'Tachanka' is the name of an improvised horse-drawn carriage mounted with a machine gun invented by Ukrainian anarchist Nestor Makhno. This dude raised a 100,000-strong army to fight against everybody who tried to impose themselves on southern Ukraine, including *both sides* in the Russian Civil War. Makhno didn't take any shit from anyone, capitalist or communist, striving to build a stateless, worker-controlled society in his homeland. As the name for a weapon used by poor but ferocious revolutionaries, the term 'tachanka' suggests something proud, primitive, and anti-authoritarian.
That's a good attitude to have in a day when 'imperial stout' seems to mean a syrupy, 15% abv beer aged in bourbon barrels on vanilla and chili peppers. More delicious than these beers is the delicious irony of naming a 'Russian imperial' stout after a weapon used to fend off an army that supported the Russian empire. My aim is a beer that, while strong, full bodied, and complex, remains drinkable and uses a relatively simple recipe. No bourbon barrels, no vanilla, no dozen-malt grain bill or 1.040 finishing gravity. Just something black, direct, and hardworking that can keep you warm in an Eastern European winter, but still leave you ready for a fight: the way Makhno would've wanted it.
To achieve this, I essentially built out from a version of the 1914 Courage Imperial Stout I've brewed before, adding some extra grains for depth, with some ingredient substitutions and compromises for availability.
I started with a buttload of fermentables, brewing on a day when the cooling water I left out overnight had frozen a bit.
My water is pretty hard, but I ended up needing calcium carbonate to keep the pH in range due to all the dark grain.
I mashed at 155 for 65 minutes, then at 160 for 10, producing a beautifully dark, inky wort.
I boiled for 90 minutes, using Eureka hops because they were the highest alpha acid hop my LHBS had.
I went with three full packs of dry yeast to avoid needing a gigantic starter. After slowly adding chilled wort to the rehydrated yeast to temper it, the stuff was kicking by the time I pitched.
I added the yeast to 60F wort, open fermenting at around 64F ambient so that the beer rose to around 70F by day 3. I primed the bottles to about 2.3 volumes, adding champagne yeast to make sure it carbed, then conditioned.

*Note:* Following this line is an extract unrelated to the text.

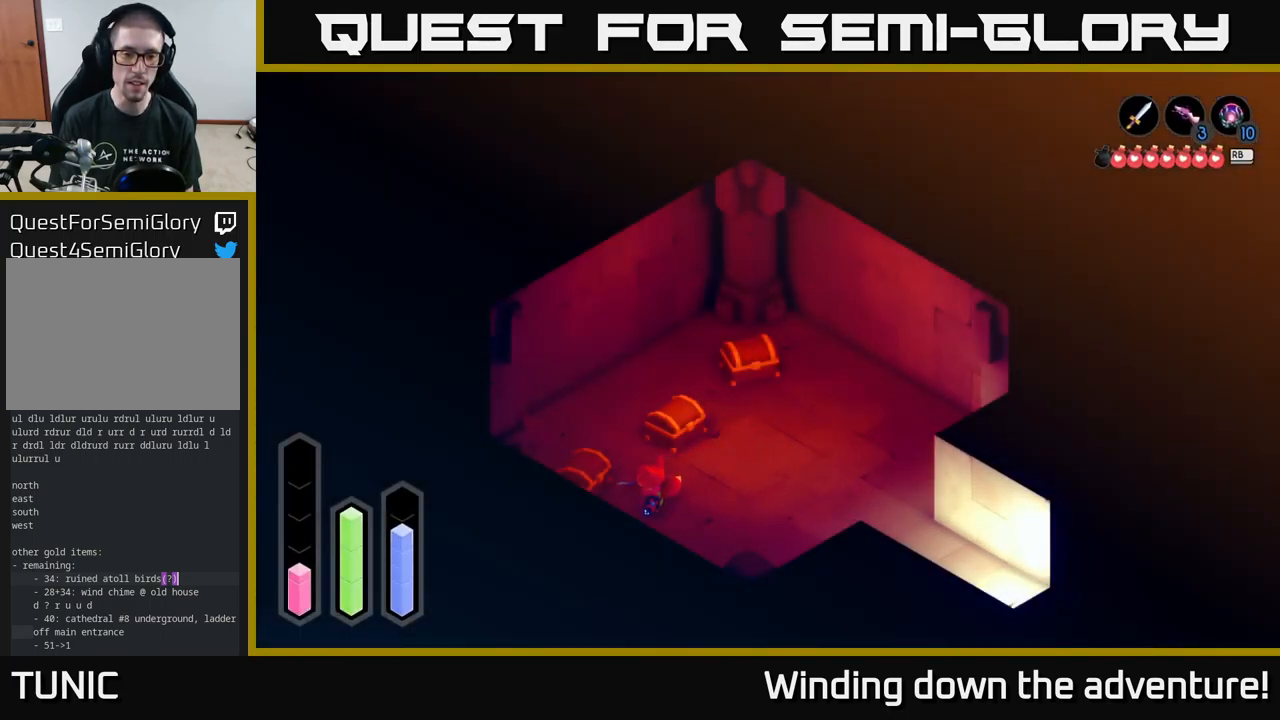
{"buttons": [], "left_stick": "center", "right_stick": "center", "events": [[250, "left_stick", "center"], [300, "A", "down"], [400, "A", "up"]]}
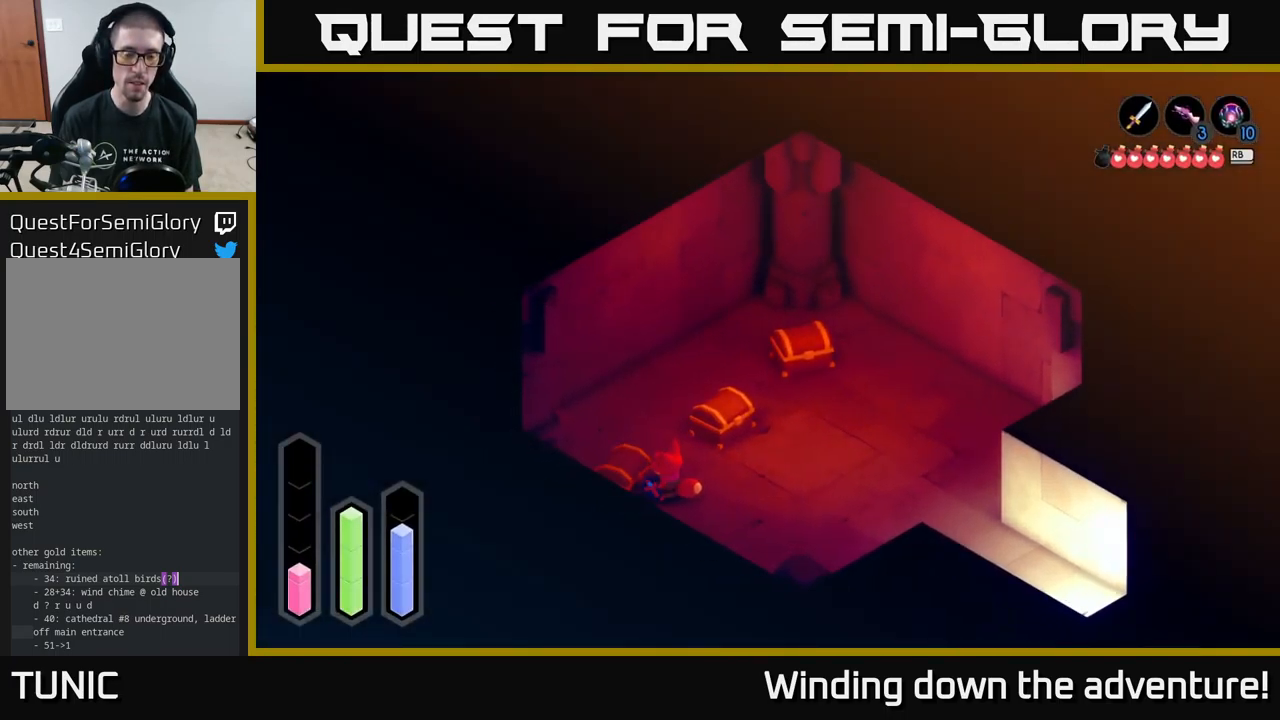
{"buttons": [], "left_stick": "center", "right_stick": "center", "events": []}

Even after only a week in the bottle, this beer was already good. With some extra time, it got even better. The beer pours black and opaque, topped by a moderately sized, extremely tight, khaki head that eventually settles to a small ring. Taken holistically, the beer reminds me of a good espresso. The aroma is strong roast/coffee and chocolate with a streak of earth and pine, though there was a hint of garlic aroma in certain bottles. The flavor follows, but with weaker roast elements. The silky body, while full, is not syrupy. It has a lingering, slightly bitter finish with a hint of vanilla. It may sound odd to say, but this imperial stout is quite drinkable: I can have a 12 oz serving without struggling to finish it or developing diabetes afterward. I'll probably play with the hops and yeast in the future, but the spirit of Makhno approves of the grist!